(MATERIAL SUPPLIED begins)

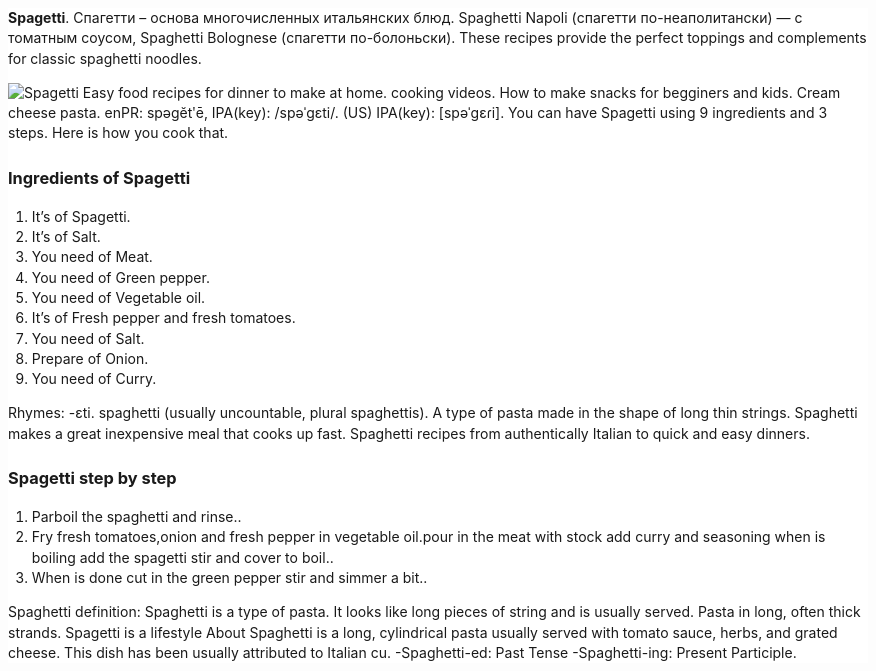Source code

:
 ```yaml
```

**Spagetti**. Cпагетти &#8211; основа многочисленных итальянских блюд. Spaghetti Napoli (спагетти по-неаполитански) — с томатным соусом, Spaghetti Bolognese (спагетти по-болоньски). These recipes provide the perfect toppings and complements for classic spaghetti noodles. 

<img src="https://img-global.cpcdn.com/recipes/a0d8e48130ec9bfc/751x532cq70/spagetti-recipe-main-photo.jpg" alt="Spagetti" style="width: 100%;" /> Easy food recipes for dinner to make at home. cooking videos. How to make snacks for begginers and kids. Cream cheese pasta. enPR: spəgĕtʹē, IPA(key): /spəˈɡɛti/. (US) IPA(key): [spəˈɡɛɾi]. You can have Spagetti using 9 ingredients and 3 steps. Here is how you cook that. 

### Ingredients of Spagetti

  1. It&#8217;s of Spagetti. 
  2. It&#8217;s of Salt. 
  3. You need of Meat. 
  4. You need of Green pepper. 
  5. You need of Vegetable oil. 
  6. It&#8217;s of Fresh pepper and fresh tomatoes. 
  7. You need of Salt. 
  8. Prepare of Onion. 
  9. You need of Curry. 

Rhymes: -ɛti. spaghetti (usually uncountable, plural spaghettis). A type of pasta made in the shape of long thin strings. Spaghetti makes a great inexpensive meal that cooks up fast. Spaghetti recipes from authentically Italian to quick and easy dinners. 

### Spagetti step by step

  1. Parboil the spaghetti and rinse.. 
  2. Fry fresh tomatoes,onion and fresh pepper in vegetable oil.pour in the meat with stock add curry and seasoning when is boiling add the spagetti stir and cover to boil.. 
  3. When is done cut in the green pepper stir and simmer a bit.. 

Spaghetti definition: Spaghetti is a type of pasta. It looks like long pieces of string and is usually served. Pasta in long, often thick strands. Spagetti is a lifestyle About Spaghetti is a long, cylindrical pasta usually served with tomato sauce, herbs, and grated cheese. This dish has been usually attributed to Italian cu. -Spaghetti-ed: Past Tense -Spaghetti-ing: Present Participle.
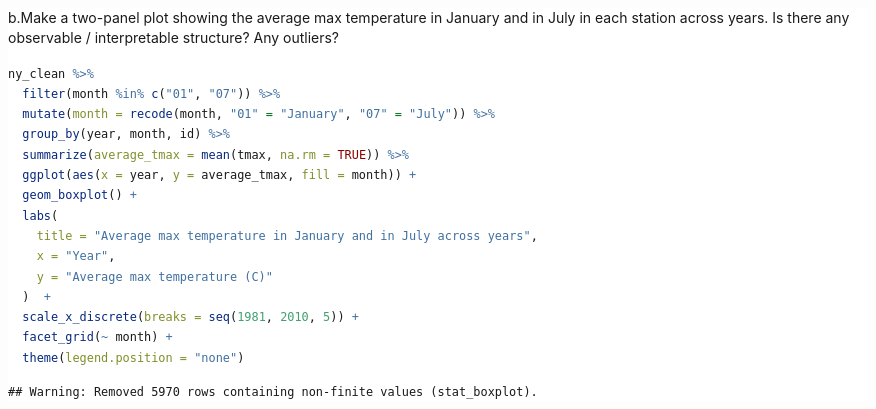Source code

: b.Make a two-panel plot showing the average max temperature in January and in July in each station across years. Is there any observable / interpretable structure? Any outliers?

``` r
ny_clean %>%
  filter(month %in% c("01", "07")) %>% 
  mutate(month = recode(month, "01" = "January", "07" = "July")) %>% 
  group_by(year, month, id) %>% 
  summarize(average_tmax = mean(tmax, na.rm = TRUE)) %>% 
  ggplot(aes(x = year, y = average_tmax, fill = month)) +
  geom_boxplot() +
  labs(
    title = "Average max temperature in January and in July across years",
    x = "Year",
    y = "Average max temperature (C)"
  )  + 
  scale_x_discrete(breaks = seq(1981, 2010, 5)) +
  facet_grid(~ month) +
  theme(legend.position = "none")
```

    ## Warning: Removed 5970 rows containing non-finite values (stat_boxplot).
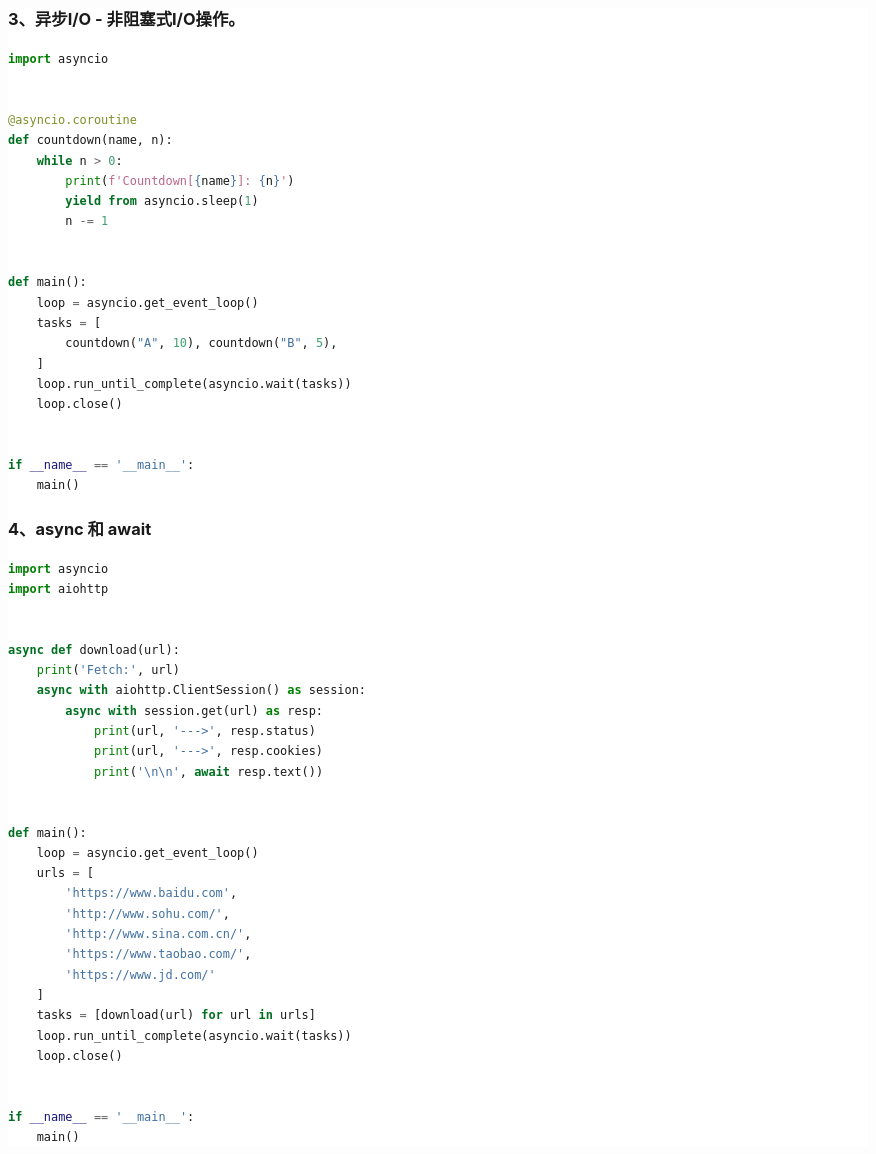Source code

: ### 3、异步I/O - 非阻塞式I/O操作。

```py
import asyncio


@asyncio.coroutine
def countdown(name, n):
    while n > 0:
        print(f'Countdown[{name}]: {n}')
        yield from asyncio.sleep(1)
        n -= 1


def main():
    loop = asyncio.get_event_loop()
    tasks = [
        countdown("A", 10), countdown("B", 5),
    ]
    loop.run_until_complete(asyncio.wait(tasks))
    loop.close()


if __name__ == '__main__':
    main()
```

### 4、async 和 await

```py
import asyncio
import aiohttp


async def download(url):
    print('Fetch:', url)
    async with aiohttp.ClientSession() as session:
        async with session.get(url) as resp:
            print(url, '--->', resp.status)
            print(url, '--->', resp.cookies)
            print('\n\n', await resp.text())


def main():
    loop = asyncio.get_event_loop()
    urls = [
        'https://www.baidu.com',
        'http://www.sohu.com/',
        'http://www.sina.com.cn/',
        'https://www.taobao.com/',
        'https://www.jd.com/'
    ]
    tasks = [download(url) for url in urls]
    loop.run_until_complete(asyncio.wait(tasks))
    loop.close()


if __name__ == '__main__':
    main()
```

(MATERIAL SUPPLIED ends)

## TASK ITEM:
If a line of the records above holds the string "print", count it; then state only how many such lines there are.

## WRITTEN ANSWER:
5